It’s certainly the case that low-skilled immigrants will not be employable in the coming automated economy when robots can perform simple tasks cheaply 24/7 with no coffee breaks.
But it’s also true that higher skilled persons won’t be needed in many fields as artificial intelligence (AI) develops more capability. Immigration in general should be dialed down severely with the automated future in mind. When technology experts say 30 to 40 million American jobs are at risk of being eliminated, we should pay attention even though the employment economy is quite healthy today.
Young people planning careers and middle-aged persons considering a change should understand that some of today’s jobs may not exist in a decade or so.
But as a recent Time article notes, employment will certaInly not disappear entirely.
AI Is About to Spark a Radical Shift in White Collar Work. But There’s Still ‘Plenty of Work for People to Do’, Time magazine, January 23, 2020
The story of automation in America has long been told in shuttered factories and declining Midwestern cities. But the latest wave of advancements in artificial intelligence may be bring the prospect of machine replacement beyond blue collar work. Developers are creating algorithms that promise to take over vast amounts of work in white collar fields like law and medicine, potentially upending traditionally high-status fields. For people in those once-secure positions, the questions are whose jobs may be changed, how soon, and what new opportunities may arise to take their place.
Knowledge work that involves repetitive tasks or large amounts of data, such as lawyers’ often arduous document discovery process, is particularly ripe for disruption from AI, experts say. Tasks that require human-to-human interaction or some element of creativity are likely to be safer. “Pattern recognition in general is something that these technologies seem good at,” says Mark Muro, one of the authors of a recent Brookings Institution report that suggests high-paid, educated workers will be highly exposed to new AI technology. “That is a contribution to a lot of white collar activities.”

### Questions
1: Transcribe the part of the text on automation and jobs between "But it’s also" and "quite healthy today.", inclusive.
2: Go on with the text on automation and jobs, starting after its last sentence.
The listing after this point is separate from the text on automation and jobs.

### Dataset extract

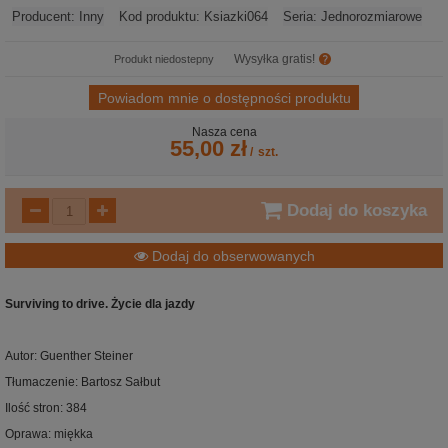
Producent:
Inny
Kod produktu:
Ksiazki064
Seria:
Jednorozmiarowe
Wysyłka gratis!
Produkt niedostepny
Powiadom mnie o dostępności produktu
Nasza cena
55,00 zł
/
szt.
Dodaj do koszyka
Dodaj do obserwowanych
Surviving to drive. Życie dla jazdy
Autor: Guenther Steiner
Tłumaczenie: Bartosz Sałbut
Ilość stron: 384
Oprawa: miękka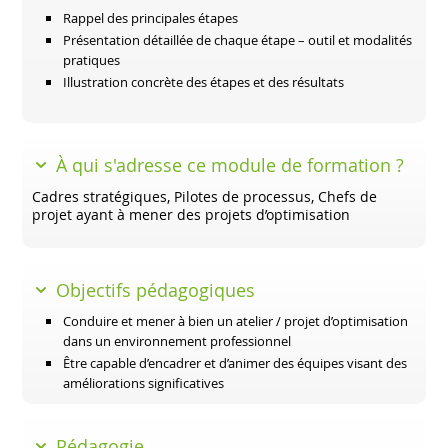
Rappel des principales étapes
Présentation détaillée de chaque étape – outil et modalités
pratiques
Illustration concrète des étapes et des résultats
À qui s'adresse ce module de formation ?
Cadres stratégiques, Pilotes de processus, Chefs de
projet ayant à mener des projets d’optimisation
Objectifs pédagogiques
Conduire et mener à bien un atelier / projet d’optimisation
dans un environnement professionnel
Être capable d’encadrer et d’animer des équipes visant des
améliorations significatives
Pédagogie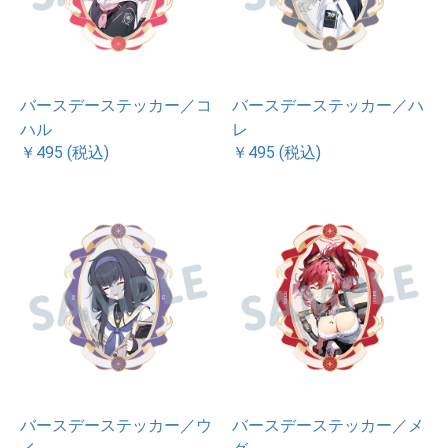
バースデーステッカー／コ
バースデーステッカー／ハ
ハル
レ
￥495 (税込)
￥495 (税込)
バースデーステッカー／ウ
バースデーステッカー／メ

### Answers to the exercises
1:
But it’s also true that higher skilled persons won’t be needed in many fields as artificial intelligence (AI) develops more capability. Immigration in general should be dialed down severely with the automated future in mind. When technology experts say 30 to 40 million American jobs are at risk of being eliminated, we should pay attention even though the employment economy is quite healthy today.

2:
MIT economics professor David Autor says middle management positions are particularly susceptible to this new wave of automation, particularly in fields like finance and inventory management, where humans are in charge of translating data into concrete business decisions. But he also argues that displacement from machine learning is likely to create new opportunities.
“Historically, tons of new work comes into existence as a result of automation,” Autor says. “The whole industrial revolution came about as a result of the automation of artisanal tasks, but it would have been impossible for anyone at the dawn of that period to foresee where that would go.”
That optimism may come as cold comfort for the artisans of 2020: the millions of paralegals, human resource managers, IT professionals and other knowledge industry workers whose positions are prime targets for a new wave of automation. McKinsey predicts across-the-board cuts in such fields over the next decade. Some fields, like office financial support personnel, are likely to lose more than one in four positions.
Some economists predict even more dramatic changes in the coming years, including a radical shift in top-tier white collar work. Richard Baldwin of the Graduate Institute in Geneva argues that AI, coupled with outsourcing enabled by new advances in telecommunications, will sharply reduce white collar employment. He believes those twin drivers could displace professionals in elite sectors from media and finance to architecture and law, at least until people find new ways to put themselves to work.
“What we have is displacement being driven at the pace of digital technology, but job creation being driven at the pace of human ingenuity,” Baldwin says. “What I’m worried about is that job displacement driven by digital will outstrip job creation driven by ingenuity.” (Continues)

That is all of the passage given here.